> Your objective
Please convert the lines of the data below, from the line containing "genus: Asplenium" through the line containing "genus: Aechmophorus" (both included), into a Markdown table with the columns Row and Line. Number each line in Row and skip any blank lines.
.....
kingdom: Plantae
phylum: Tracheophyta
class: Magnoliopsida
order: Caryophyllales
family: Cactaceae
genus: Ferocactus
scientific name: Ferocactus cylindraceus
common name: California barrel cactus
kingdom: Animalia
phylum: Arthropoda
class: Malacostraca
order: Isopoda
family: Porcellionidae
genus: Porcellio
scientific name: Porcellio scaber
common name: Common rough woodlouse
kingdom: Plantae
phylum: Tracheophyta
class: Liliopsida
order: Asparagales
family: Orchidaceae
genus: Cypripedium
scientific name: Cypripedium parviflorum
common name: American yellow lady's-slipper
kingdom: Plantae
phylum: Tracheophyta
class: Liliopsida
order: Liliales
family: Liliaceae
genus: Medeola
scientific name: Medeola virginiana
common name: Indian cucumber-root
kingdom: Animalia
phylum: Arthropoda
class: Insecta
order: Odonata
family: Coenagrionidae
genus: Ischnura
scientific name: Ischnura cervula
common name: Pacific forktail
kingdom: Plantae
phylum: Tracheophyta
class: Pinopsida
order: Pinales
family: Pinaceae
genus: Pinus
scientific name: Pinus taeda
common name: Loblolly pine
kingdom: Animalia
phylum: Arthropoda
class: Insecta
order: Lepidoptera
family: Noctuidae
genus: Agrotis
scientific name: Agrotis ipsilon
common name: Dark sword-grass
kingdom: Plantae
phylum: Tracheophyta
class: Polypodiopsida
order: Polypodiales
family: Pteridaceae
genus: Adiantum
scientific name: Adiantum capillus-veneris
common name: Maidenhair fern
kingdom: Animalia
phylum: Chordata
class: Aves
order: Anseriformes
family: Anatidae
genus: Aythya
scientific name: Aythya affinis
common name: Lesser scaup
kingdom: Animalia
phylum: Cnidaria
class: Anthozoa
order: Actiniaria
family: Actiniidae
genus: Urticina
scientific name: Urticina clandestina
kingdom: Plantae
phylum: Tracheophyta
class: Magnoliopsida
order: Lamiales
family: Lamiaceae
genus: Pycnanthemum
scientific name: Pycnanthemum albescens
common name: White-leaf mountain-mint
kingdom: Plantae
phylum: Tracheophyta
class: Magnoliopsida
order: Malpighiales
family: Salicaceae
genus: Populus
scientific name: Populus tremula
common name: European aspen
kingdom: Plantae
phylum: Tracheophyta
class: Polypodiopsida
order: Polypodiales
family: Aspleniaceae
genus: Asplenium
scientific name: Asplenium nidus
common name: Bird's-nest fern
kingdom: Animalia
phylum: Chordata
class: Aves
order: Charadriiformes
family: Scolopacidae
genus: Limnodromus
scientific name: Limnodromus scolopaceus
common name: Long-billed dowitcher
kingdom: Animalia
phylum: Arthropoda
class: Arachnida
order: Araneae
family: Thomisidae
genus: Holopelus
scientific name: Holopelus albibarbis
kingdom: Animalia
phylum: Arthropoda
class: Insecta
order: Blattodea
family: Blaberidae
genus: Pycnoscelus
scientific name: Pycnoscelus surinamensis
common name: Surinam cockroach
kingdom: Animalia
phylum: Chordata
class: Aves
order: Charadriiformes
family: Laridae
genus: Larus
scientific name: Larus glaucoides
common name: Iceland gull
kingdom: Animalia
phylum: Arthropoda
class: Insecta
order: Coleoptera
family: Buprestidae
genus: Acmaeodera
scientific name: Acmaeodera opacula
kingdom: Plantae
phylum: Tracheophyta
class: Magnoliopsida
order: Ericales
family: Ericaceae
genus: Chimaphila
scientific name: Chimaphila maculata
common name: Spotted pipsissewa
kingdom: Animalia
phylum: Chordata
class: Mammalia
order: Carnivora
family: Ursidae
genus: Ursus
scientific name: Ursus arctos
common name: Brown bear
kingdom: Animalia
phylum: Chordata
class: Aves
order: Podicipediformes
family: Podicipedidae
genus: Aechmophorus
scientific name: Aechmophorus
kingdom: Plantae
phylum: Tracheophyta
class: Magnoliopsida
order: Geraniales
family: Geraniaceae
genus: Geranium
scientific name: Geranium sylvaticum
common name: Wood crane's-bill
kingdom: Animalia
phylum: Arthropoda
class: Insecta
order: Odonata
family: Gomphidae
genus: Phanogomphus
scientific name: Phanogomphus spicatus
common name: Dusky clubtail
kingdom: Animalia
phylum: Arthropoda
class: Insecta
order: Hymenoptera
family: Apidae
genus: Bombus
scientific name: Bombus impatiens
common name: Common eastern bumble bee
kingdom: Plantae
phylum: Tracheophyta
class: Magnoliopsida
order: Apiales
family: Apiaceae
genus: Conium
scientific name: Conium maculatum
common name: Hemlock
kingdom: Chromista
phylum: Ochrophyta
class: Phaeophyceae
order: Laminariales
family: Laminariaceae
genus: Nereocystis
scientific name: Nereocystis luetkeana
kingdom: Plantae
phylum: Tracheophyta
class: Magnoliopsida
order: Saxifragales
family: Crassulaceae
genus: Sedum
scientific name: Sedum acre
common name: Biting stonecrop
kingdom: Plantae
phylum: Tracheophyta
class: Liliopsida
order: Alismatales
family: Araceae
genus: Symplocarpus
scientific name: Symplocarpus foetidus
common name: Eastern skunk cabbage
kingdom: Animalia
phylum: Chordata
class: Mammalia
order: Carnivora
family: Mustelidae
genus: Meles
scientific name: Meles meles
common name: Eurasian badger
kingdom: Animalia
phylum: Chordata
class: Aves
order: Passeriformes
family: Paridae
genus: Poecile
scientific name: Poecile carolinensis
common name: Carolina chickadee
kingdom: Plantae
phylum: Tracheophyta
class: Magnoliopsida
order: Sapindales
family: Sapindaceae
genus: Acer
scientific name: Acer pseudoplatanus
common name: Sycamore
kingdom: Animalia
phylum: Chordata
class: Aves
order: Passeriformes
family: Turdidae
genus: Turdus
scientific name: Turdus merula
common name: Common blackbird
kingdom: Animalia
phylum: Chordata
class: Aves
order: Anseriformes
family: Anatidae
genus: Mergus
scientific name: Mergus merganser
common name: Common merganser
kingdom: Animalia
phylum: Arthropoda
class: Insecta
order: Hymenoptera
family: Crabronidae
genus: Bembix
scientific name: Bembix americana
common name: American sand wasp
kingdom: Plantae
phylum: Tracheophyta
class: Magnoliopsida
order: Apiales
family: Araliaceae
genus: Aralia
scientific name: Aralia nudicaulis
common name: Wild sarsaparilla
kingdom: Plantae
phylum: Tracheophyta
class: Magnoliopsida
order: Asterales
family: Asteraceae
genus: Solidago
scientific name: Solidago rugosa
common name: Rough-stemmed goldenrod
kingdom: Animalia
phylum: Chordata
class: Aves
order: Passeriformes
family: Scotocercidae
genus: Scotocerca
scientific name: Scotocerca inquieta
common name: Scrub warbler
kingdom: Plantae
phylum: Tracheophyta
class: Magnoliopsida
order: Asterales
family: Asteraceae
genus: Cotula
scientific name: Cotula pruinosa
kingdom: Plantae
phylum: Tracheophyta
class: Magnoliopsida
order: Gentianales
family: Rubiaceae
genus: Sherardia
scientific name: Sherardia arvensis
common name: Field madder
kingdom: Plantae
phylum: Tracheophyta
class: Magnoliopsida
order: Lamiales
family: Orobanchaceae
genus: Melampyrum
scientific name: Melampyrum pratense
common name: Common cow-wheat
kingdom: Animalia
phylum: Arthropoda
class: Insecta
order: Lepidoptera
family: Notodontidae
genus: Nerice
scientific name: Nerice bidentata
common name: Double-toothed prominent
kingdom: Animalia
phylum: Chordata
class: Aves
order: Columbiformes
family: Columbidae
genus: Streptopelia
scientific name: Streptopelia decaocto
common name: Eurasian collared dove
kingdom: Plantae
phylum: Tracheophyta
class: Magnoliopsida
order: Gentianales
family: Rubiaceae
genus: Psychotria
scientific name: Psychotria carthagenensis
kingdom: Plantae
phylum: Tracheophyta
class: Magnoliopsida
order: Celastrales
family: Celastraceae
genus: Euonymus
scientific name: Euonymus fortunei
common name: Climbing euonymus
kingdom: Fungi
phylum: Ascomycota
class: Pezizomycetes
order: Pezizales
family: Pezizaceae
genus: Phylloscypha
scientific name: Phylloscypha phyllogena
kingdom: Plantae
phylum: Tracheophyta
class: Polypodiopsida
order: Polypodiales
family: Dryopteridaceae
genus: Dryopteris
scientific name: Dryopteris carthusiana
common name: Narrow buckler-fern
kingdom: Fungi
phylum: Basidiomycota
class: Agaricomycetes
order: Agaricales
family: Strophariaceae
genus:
.....
> Solution to this exercise
| Row | Line |
|---|---|
| 1 | genus: Asplenium |
| 2 | scientific name: Asplenium nidus |
| 3 | common name: Bird's-nest fern |
| 4 | kingdom: Animalia |
| 5 | phylum: Chordata |
| 6 | class: Aves |
| 7 | order: Charadriiformes |
| 8 | family: Scolopacidae |
| 9 | genus: Limnodromus |
| 10 | scientific name: Limnodromus scolopaceus |
| 11 | common name: Long-billed dowitcher |
| 12 | kingdom: Animalia |
| 13 | phylum: Arthropoda |
| 14 | class: Arachnida |
| 15 | order: Araneae |
| 16 | family: Thomisidae |
| 17 | genus: Holopelus |
| 18 | scientific name: Holopelus albibarbis |
| 19 | kingdom: Animalia |
| 20 | phylum: Arthropoda |
| 21 | class: Insecta |
| 22 | order: Blattodea |
| 23 | family: Blaberidae |
| 24 | genus: Pycnoscelus |
| 25 | scientific name: Pycnoscelus surinamensis |
| 26 | common name: Surinam cockroach |
| 27 | kingdom: Animalia |
| 28 | phylum: Chordata |
| 29 | class: Aves |
| 30 | order: Charadriiformes |
| 31 | family: Laridae |
| 32 | genus: Larus |
| 33 | scientific name: Larus glaucoides |
| 34 | common name: Iceland gull |
| 35 | kingdom: Animalia |
| 36 | phylum: Arthropoda |
| 37 | class: Insecta |
| 38 | order: Coleoptera |
| 39 | family: Buprestidae |
| 40 | genus: Acmaeodera |
| 41 | scientific name: Acmaeodera opacula |
| 42 | kingdom: Plantae |
| 43 | phylum: Tracheophyta |
| 44 | class: Magnoliopsida |
| 45 | order: Ericales |
| 46 | family: Ericaceae |
| 47 | genus: Chimaphila |
| 48 | scientific name: Chimaphila maculata |
| 49 | common name: Spotted pipsissewa |
| 50 | kingdom: Animalia |
| 51 | phylum: Chordata |
| 52 | class: Mammalia |
| 53 | order: Carnivora |
| 54 | family: Ursidae |
| 55 | genus: Ursus |
| 56 | scientific name: Ursus arctos |
| 57 | common name: Brown bear |
| 58 | kingdom: Animalia |
| 59 | phylum: Chordata |
| 60 | class: Aves |
| 61 | order: Podicipediformes |
| 62 | family: Podicipedidae |
| 63 | genus: Aechmophorus |